Liberman’s No-New-Tax Taxation Plans

YERUSHALAYIM -
Israel’s Finance Minister Avigdor Liberman. (Yonatan Sindel/Flash90)

Finance Minister Avigdor Liberman pursued his program of no new taxes—with exceptions—on Tuesday.

Liberman repeated his claim that the upcoming budget will not include tax increases, but will promote economic growth through deregulations, investment in infrastructure and greater economic efficiency, according to The Times of Israel.

However, he did not acknowledge that the budget will call for a raise in taxes for residential properties, though lower taxes for commercial properties and businesses.

Despite his promise not to raise taxes, Liberman announced at the press briefing on Tuesday that Israelis can expect a congestion charge for cars traveling in the Tel Aviv metropolitan region during the morning and evening rush hours. This would be part of the Economic Arrangements bill, a supplementary budget will accompany the main state budget through the Knesset.

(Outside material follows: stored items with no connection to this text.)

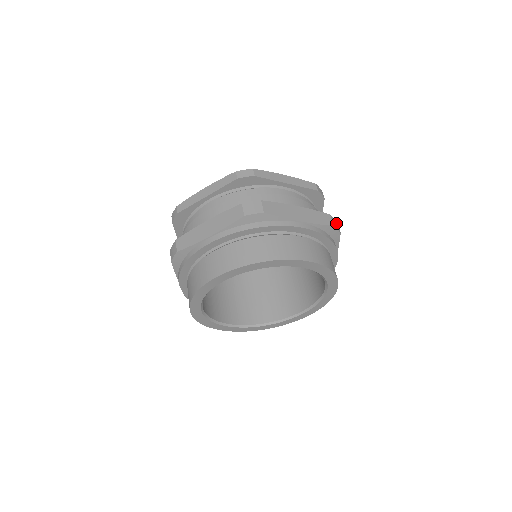
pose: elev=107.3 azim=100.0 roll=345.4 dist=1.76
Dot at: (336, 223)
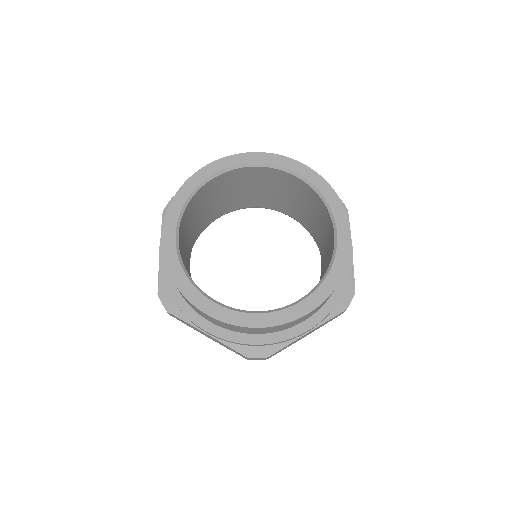
Dot at: occluded
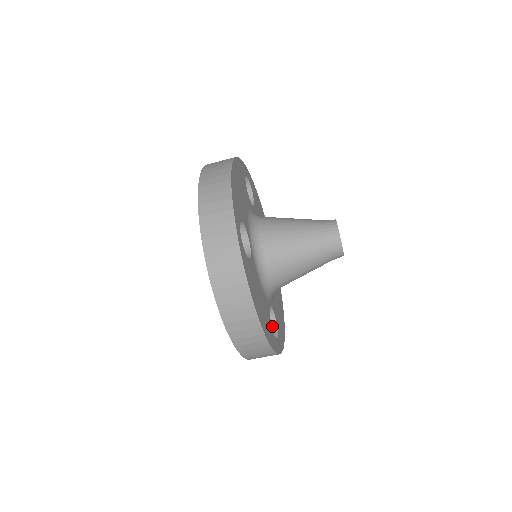
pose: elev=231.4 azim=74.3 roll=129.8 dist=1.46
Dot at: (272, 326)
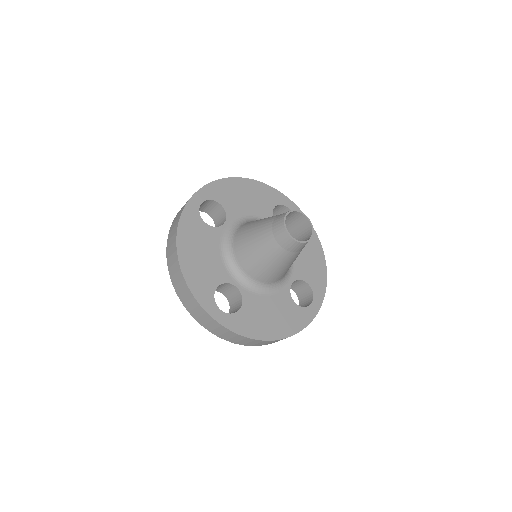
Dot at: (305, 285)
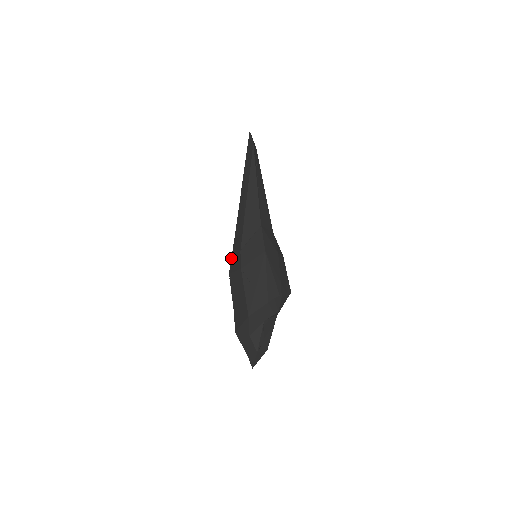
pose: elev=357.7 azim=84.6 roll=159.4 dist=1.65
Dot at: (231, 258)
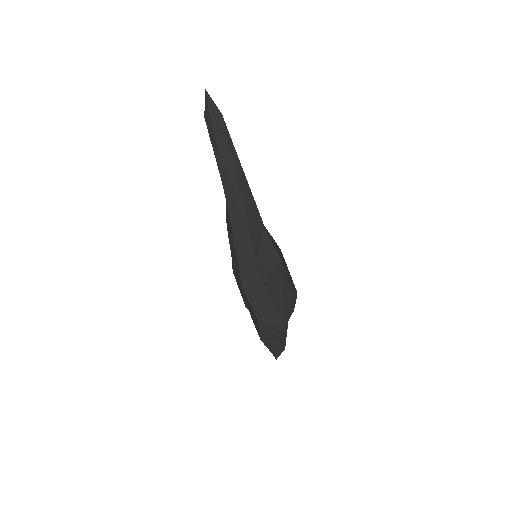
Dot at: (240, 271)
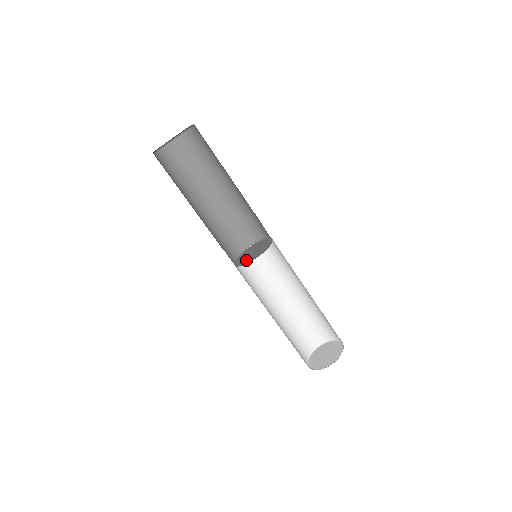
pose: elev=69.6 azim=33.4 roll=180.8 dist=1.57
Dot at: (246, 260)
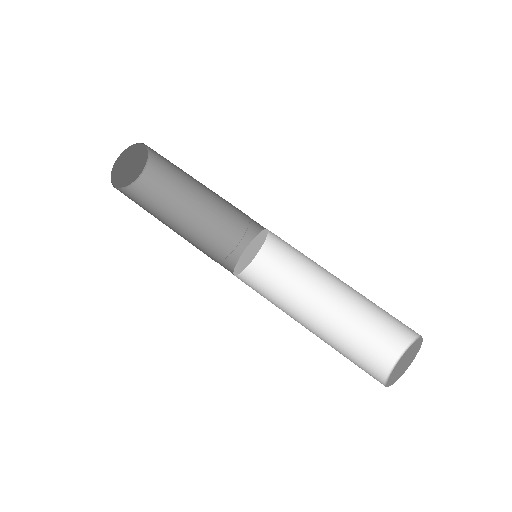
Dot at: (252, 244)
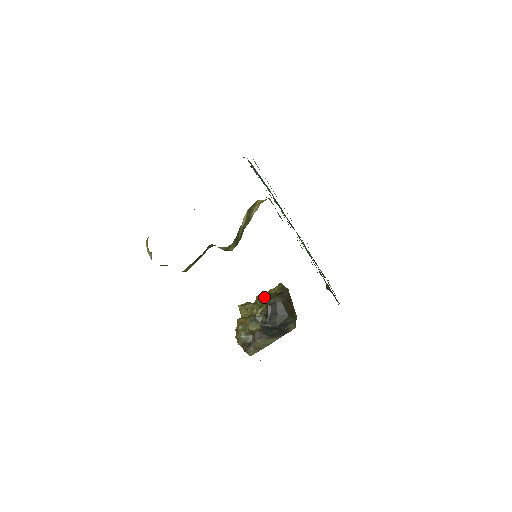
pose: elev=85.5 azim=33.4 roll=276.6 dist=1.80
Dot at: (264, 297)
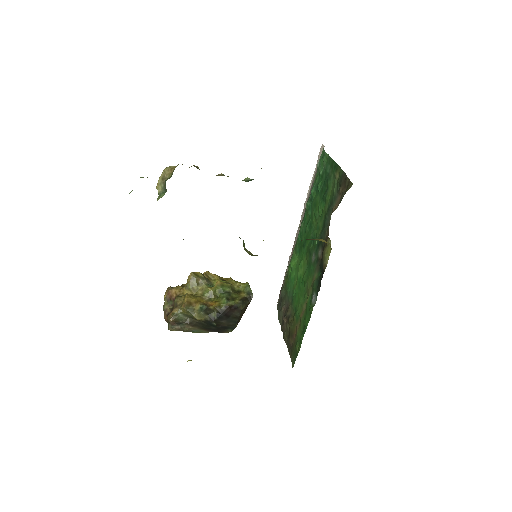
Dot at: (227, 290)
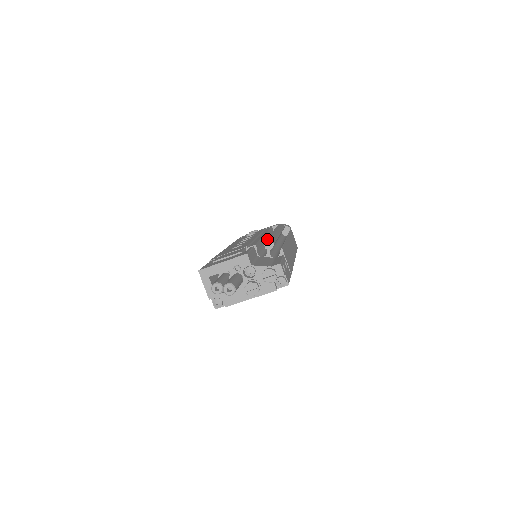
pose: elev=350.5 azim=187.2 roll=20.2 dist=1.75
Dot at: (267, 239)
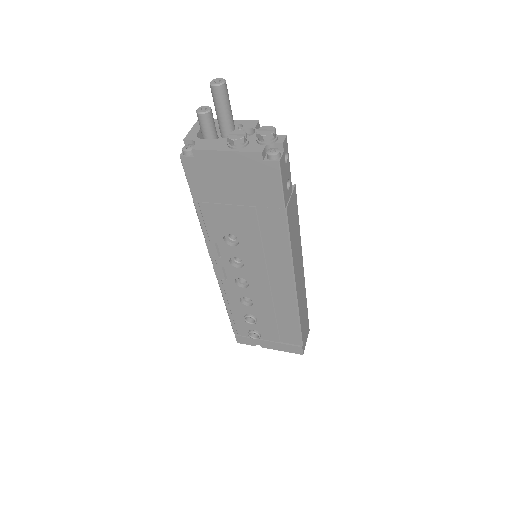
Dot at: occluded
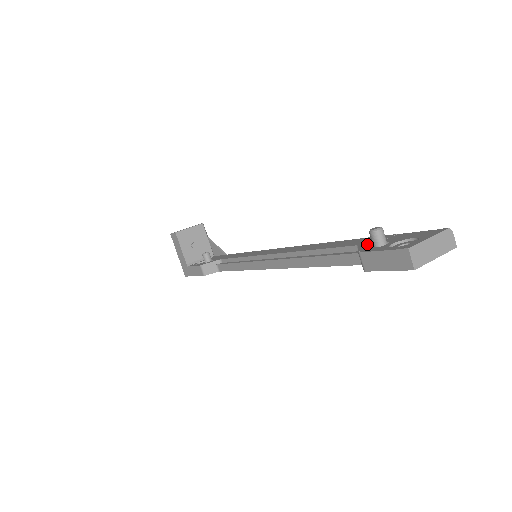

When answering questions from reporters, Liberman maintained that there was no contradiction between his promise not to raise taxes and the proposed congestion charge, which would be aimed at deterring cars from entering the traffic-jammed center in favor of public transport, rather than to fill the Treasury’s coffers, Globes reported.

He also indicated that his heart is not in it, and he won’t be fighting for its passage: “Regarding the congestion charge, we have not come to replace other ministries. If the Ministry of Transport supports it, we will move ahead with it, and if not then we won’t. I don’t plan building an empire that replaces other ministries,” he said.

The bill envisages a graduated fee for private vehicles in the Tel Aviv Metropolitan region during weekdays with the charge collected electronically through cameras as on Road 6 and the Tel Aviv fast lane. The region will be divided into three fee zones – central Tel Aviv, and inner and outer rings.

Drivers on the outer zone between 6.30 am and 10 am will be charged NIS 5 for driving in the outer ring and NIS 10 for traveling in each of the outer ring and central Tel Aviv. Between 3 pm and 7 pm, drivers will be charged NIS 2.50 in the outer zone and NIS 5 in each of the inner zone and central Tel Aviv. Thus the maximum fee payable in one day will be NIS 37.50 and there will be discounts for drivers with subscriptions. Buses, taxis, emergency and some service vehicles will be exempt from the charge, said Globes.

The finance minister said that he plans to present the 2021-2022 state budget for a cabinet vote in the first week of August, with passage in the Knesset pass by the November deadline.